Während all dieser Verschiebungen der „kriminellen Holdings“ gab es ein Ereignis, das von vielen Analysten als grundlegend angesehen wird: die Auflösung der US-Militärbasis in Manta an der ecuadorianischen Küste im Jahr 2009. Von dieser Basis aus wurden die von Drogenhändlern genutzten Flugzeuge verfolgt und zur Landung gezwungen. Die Schließung war ein Wahlversprechen von Rafael Correa, der nach seiner Amtsübernahme ankündigte, dass der Vertrag über die Nutzung des Stützpunkts nicht verlängert werden würde, da der Stützpunkt die Souveränität Ecuadors verletze. Das Verbot der Präsenz ausländischer Stützpunkte im Land wurde in die 2008 verabschiedete neue Verfassung aufgenommen und war ein wichtiger Wendepunkt, wodurch das transnationale organisierte Verbrechen fast vollständig eindringen konnte. Es wurden falsche Entscheidungen getroffen und das fordert seinen Tribut. Von der US-Militärbasis aus wurde eine Kontrolle über die Drogenflugzeuge ausgeübt, die in den ecuadorianischen Luftraum eindrangen und auch Schnellboote kontrolliert und aufgebracht, die Schiffe auf hoher See versorgten. Im Laufe der Zeit haben diese Entscheidungen dazu geführt, dass die (kriminellen) Organisationen stärker wurden und die Macht übernommen haben.

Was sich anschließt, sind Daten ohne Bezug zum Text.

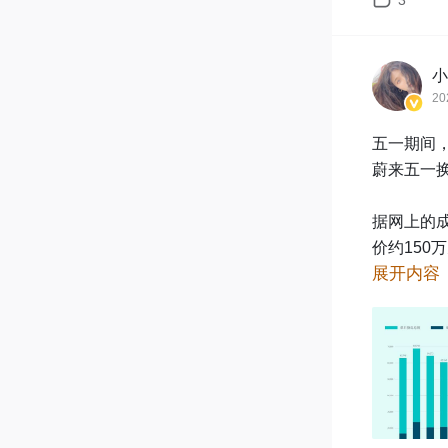
3
小
20
五一期间
蔚来五一换
据网上的成
价约15
展开内容
我。

之前在蔚
这个费用
假换电超4
这钱，都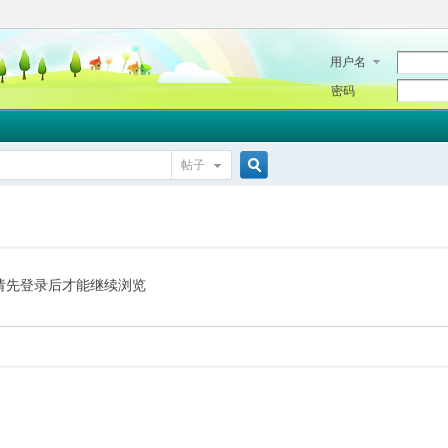
用户名
密码
帖子
搜
索
请先登录后才能继续浏览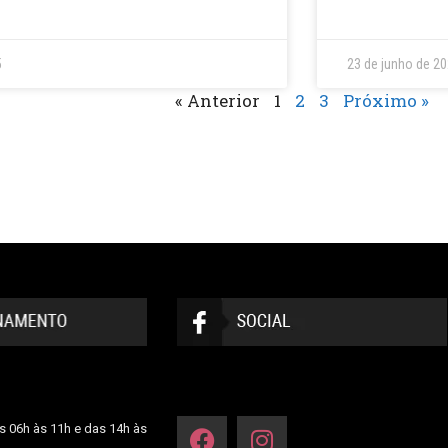
5
23 de junho de 2
« Anterior
1
2
3
Próximo »
s 06h às 11h e das 14h às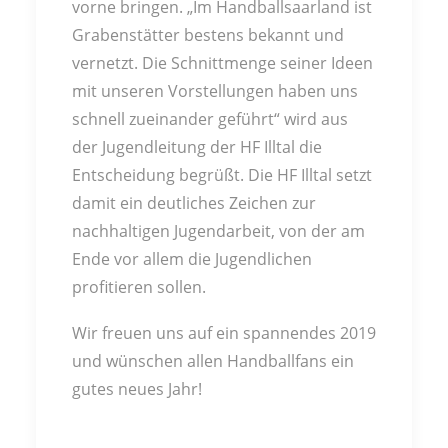
vorne bringen. „Im Handballsaarland ist
Grabenstätter bestens bekannt und
vernetzt. Die Schnittmenge seiner Ideen
mit unseren Vorstellungen haben uns
schnell zueinander geführt“ wird aus
der Jugendleitung der HF Illtal die
Entscheidung begrüßt. Die HF Illtal setzt
damit ein deutliches Zeichen zur
nachhaltigen Jugendarbeit, von der am
Ende vor allem die Jugendlichen
profitieren sollen.
Wir freuen uns auf ein spannendes 2019
und wünschen allen Handballfans ein
gutes neues Jahr!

Für viele Experten gibt es allerdings ein Element, das einen viel größeren Einfluss auf den Wandel des Landes in der Kette des Drogenhandels hatte: die Nebeneffekte des Friedensabkommens in Kolumbien. Im September 2016 unterzeichneten die Revolutionären Streitkräfte Kolumbiens (FARC) ein Friedensabkommen mit dem kolumbianischen Staat. Die Verhandlungen mit der anderen Guerillagruppe, der Nationalen Befreiungsarmee (ELN), sind ins Stocken geraten. Die FARC kontrollierte die Produktions- und Vertriebsketten von Kokain und die Demobilisierung der Guerilla führte zu strukturellen Veränderungen im Drogenhandel nicht nur in Kolumbien, sondern auch in Ecuador, das zu einem viel wichtigeren Akteur im Drogenhandel wurde. Innerhalb der FARC gibt es Dissidentengruppen, die sich nicht an das Friedensabkommen halten und vor allem an der Grenze zu Ecuador in den kolumbianischen Departements Nariño und Putumayo aktiv sind. Sie haben sich mit mexikanischen Kartellen und anderen europäischen Organisationen, vor allem aus dem Westbalkan, verbündet. Dies ist eine Realität, die das Büro der Vereinten Nationen für Drogen- und Verbrechensbekämpfung (UNODC) in seinem Bericht für das Jahr 2021 aufgegriffen hat. Sie stellt fest, dass „in den letzten Jahren mehrere europäische Gruppen als wichtige Akteure bei der Verbringung erheblicher Mengen Kokain nach Europa aufgetreten sind und auch ihre eigene Präsenz und Kontakte in Lateinamerika aufgebaut haben“. Der Bericht bezieht sich insbesondere auf Gruppen in Albanien, Bosnien-Herzegowina, Kroatien, Montenegro und Serbien. Zwei mexikanische Kartelle stechen unter diesen internationalen Organisationen ebenfalls hervor: das Sinaloa-Kartell, das 2003 begann in Ecuador zu operieren und das Jalisco-Kartell – Neue Generation (CJNG).